## WORK TASK
Please copy word for word every line from the start of the items through the line containing "Openingstijden", including both ends.

[Items stored from a collection]
------------------------------------

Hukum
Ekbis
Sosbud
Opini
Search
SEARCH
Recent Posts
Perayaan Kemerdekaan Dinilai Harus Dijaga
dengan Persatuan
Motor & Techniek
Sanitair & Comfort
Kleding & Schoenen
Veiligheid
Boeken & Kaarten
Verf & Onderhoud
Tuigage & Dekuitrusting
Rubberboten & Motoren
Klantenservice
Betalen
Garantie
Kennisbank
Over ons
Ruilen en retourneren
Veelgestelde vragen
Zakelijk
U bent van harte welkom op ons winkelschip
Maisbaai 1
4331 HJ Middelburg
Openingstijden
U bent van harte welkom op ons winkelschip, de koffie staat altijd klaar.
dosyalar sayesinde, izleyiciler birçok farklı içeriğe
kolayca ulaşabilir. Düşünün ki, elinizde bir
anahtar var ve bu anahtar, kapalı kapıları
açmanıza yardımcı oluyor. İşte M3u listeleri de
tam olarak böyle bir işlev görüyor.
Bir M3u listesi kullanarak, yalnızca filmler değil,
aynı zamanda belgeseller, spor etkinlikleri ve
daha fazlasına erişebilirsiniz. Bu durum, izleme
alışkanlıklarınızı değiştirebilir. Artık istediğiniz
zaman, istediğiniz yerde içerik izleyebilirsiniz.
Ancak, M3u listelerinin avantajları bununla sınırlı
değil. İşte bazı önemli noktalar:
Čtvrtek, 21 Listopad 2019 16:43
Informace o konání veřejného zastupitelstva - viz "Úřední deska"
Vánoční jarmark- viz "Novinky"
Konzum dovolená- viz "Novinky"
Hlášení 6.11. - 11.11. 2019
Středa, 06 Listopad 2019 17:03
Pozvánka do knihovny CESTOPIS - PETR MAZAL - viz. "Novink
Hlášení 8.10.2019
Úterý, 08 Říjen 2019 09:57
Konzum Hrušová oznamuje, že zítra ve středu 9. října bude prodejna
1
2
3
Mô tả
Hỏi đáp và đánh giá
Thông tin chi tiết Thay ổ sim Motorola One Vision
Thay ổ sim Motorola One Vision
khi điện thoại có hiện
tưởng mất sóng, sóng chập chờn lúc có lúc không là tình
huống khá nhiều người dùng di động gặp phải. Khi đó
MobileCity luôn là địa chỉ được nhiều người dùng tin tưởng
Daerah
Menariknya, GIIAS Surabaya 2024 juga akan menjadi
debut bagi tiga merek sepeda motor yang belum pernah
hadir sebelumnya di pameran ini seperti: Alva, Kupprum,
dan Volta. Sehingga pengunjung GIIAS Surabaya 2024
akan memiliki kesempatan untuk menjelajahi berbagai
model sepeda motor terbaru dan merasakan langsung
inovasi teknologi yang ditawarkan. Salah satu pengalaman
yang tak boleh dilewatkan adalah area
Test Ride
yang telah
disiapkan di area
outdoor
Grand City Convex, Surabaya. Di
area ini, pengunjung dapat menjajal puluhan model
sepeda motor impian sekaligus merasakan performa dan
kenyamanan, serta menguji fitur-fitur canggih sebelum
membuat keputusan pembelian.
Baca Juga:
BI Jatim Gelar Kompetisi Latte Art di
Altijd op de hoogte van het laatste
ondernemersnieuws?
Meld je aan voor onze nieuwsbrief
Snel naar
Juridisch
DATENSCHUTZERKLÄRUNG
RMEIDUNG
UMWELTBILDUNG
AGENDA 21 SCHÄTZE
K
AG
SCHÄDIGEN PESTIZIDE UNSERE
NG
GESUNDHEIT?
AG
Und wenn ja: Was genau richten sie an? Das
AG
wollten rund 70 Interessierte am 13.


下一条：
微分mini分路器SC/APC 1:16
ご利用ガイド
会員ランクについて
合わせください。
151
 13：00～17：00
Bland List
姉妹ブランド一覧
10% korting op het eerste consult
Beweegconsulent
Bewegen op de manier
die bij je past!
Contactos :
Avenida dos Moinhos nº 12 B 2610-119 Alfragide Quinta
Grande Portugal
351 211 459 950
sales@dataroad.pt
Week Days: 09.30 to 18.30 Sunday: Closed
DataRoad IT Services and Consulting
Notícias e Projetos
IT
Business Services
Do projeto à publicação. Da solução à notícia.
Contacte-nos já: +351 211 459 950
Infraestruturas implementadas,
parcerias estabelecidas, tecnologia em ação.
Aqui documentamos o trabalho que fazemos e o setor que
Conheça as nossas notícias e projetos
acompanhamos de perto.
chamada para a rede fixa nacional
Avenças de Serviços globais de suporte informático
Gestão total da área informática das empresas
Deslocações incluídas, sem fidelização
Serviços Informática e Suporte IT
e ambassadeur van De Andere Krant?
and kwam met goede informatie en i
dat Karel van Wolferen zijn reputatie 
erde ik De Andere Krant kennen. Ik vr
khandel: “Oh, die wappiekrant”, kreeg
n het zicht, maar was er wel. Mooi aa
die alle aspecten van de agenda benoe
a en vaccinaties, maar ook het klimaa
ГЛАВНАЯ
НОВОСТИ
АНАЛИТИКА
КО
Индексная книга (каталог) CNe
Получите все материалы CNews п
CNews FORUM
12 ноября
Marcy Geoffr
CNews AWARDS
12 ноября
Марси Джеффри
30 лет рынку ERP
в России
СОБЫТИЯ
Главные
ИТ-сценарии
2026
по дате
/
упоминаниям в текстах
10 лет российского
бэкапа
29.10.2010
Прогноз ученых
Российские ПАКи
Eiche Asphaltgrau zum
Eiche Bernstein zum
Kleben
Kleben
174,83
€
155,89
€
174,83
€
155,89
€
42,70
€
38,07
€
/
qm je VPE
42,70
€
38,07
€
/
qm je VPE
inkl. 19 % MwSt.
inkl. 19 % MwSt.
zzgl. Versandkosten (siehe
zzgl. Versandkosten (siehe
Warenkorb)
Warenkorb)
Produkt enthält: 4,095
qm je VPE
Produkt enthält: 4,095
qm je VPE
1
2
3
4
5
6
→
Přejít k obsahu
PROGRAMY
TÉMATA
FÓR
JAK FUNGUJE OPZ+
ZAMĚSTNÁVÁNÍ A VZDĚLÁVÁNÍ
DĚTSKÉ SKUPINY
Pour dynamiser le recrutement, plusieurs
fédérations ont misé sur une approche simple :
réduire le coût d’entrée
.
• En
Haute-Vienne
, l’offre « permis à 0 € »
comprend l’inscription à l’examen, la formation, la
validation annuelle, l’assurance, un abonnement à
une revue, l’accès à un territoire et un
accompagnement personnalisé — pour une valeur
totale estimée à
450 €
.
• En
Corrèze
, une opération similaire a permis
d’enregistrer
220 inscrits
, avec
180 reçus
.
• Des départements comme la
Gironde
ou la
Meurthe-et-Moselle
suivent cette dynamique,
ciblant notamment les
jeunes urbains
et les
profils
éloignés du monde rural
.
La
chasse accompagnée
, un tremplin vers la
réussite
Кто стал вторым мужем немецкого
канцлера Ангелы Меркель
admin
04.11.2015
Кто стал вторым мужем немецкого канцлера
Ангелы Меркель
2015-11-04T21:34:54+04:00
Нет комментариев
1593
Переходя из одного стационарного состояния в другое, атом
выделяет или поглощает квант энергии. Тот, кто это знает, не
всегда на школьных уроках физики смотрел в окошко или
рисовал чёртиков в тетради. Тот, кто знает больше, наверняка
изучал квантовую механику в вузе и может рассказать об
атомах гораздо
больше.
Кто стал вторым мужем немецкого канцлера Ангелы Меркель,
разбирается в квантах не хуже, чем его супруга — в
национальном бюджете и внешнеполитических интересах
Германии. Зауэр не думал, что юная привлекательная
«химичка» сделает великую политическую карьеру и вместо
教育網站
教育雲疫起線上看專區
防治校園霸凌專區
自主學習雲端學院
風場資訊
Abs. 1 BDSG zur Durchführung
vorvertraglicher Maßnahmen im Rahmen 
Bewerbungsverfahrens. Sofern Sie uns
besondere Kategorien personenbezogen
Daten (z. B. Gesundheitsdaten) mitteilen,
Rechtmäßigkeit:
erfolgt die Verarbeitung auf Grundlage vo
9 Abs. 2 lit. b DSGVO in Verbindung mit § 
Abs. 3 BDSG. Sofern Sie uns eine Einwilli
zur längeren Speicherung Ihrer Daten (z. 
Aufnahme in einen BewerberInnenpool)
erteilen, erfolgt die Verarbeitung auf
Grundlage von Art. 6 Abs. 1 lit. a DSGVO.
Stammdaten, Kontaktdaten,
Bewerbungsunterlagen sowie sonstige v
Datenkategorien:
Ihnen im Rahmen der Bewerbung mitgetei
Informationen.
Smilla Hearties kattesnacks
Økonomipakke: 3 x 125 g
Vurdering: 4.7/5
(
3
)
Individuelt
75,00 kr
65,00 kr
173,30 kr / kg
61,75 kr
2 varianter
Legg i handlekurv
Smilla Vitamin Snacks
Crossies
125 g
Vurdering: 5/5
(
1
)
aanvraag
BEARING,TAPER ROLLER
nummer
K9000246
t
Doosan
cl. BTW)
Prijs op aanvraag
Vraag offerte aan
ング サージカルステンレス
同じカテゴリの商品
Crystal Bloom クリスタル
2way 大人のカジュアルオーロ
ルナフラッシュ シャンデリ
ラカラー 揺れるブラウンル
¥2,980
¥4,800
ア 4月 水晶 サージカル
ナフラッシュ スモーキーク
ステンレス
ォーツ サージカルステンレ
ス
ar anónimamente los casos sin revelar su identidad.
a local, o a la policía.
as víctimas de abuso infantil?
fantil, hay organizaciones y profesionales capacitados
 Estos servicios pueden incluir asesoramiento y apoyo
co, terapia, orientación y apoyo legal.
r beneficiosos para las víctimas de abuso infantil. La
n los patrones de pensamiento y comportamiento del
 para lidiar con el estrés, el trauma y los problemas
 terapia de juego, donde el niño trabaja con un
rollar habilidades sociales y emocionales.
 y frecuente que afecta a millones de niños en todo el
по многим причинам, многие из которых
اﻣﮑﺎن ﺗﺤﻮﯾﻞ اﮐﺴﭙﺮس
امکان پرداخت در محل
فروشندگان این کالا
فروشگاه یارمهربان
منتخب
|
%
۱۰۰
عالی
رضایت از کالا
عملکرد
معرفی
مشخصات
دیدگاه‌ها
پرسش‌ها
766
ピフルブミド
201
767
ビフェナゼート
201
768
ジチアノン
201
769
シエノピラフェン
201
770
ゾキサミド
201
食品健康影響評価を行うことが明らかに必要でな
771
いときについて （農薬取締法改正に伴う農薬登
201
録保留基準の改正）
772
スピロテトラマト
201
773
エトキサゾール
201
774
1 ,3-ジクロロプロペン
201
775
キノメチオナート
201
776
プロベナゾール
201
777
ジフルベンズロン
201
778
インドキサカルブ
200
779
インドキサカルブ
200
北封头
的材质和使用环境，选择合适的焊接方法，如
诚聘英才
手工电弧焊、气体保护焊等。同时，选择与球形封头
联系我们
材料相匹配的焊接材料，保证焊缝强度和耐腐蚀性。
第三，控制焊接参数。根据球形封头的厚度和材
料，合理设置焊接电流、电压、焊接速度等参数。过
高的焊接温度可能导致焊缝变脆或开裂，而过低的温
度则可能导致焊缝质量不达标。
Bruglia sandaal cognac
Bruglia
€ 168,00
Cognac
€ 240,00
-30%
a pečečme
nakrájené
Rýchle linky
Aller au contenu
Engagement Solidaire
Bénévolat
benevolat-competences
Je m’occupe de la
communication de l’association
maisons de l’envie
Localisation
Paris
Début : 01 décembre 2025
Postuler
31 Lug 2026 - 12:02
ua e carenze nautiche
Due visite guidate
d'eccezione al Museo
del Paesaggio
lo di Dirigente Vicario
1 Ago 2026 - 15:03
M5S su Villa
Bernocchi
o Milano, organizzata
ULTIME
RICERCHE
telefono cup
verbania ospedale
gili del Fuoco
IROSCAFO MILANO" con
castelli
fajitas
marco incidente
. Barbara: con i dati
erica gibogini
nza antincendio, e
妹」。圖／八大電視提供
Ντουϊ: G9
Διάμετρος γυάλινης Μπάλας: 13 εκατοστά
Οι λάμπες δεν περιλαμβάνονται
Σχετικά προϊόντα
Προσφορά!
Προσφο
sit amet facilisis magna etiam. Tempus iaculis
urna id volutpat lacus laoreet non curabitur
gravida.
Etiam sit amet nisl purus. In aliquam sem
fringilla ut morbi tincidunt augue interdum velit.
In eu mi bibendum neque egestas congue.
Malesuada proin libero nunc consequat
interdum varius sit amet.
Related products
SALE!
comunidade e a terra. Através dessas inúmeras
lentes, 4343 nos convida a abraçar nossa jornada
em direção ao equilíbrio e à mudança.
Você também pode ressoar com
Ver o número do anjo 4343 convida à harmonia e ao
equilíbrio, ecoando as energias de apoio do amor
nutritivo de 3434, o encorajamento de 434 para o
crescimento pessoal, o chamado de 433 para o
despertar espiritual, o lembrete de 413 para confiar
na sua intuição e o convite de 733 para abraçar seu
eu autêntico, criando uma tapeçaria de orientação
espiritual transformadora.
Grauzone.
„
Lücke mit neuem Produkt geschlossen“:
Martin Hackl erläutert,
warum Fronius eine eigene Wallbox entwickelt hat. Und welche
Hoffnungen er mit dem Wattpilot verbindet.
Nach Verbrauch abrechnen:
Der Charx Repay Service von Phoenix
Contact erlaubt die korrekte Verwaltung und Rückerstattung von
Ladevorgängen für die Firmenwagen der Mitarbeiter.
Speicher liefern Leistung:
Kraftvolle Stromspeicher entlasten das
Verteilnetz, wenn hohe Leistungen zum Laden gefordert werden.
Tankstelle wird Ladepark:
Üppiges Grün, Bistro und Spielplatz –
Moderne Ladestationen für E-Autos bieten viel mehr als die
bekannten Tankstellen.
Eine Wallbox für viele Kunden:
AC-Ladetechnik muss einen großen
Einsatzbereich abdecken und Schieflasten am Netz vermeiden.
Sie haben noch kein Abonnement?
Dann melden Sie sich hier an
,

------------------------------------

## ANSWER BELOW
Hukum
Ekbis
Sosbud
Opini
Search
SEARCH
Recent Posts
Perayaan Kemerdekaan Dinilai Harus Dijaga
dengan Persatuan
Motor & Techniek
Sanitair & Comfort
Kleding & Schoenen
Veiligheid
Boeken & Kaarten
Verf & Onderhoud
Tuigage & Dekuitrusting
Rubberboten & Motoren
Klantenservice
Betalen
Garantie
Kennisbank
Over ons
Ruilen en retourneren
Veelgestelde vragen
Zakelijk
U bent van harte welkom op ons winkelschip
Maisbaai 1
4331 HJ Middelburg
Openingstijden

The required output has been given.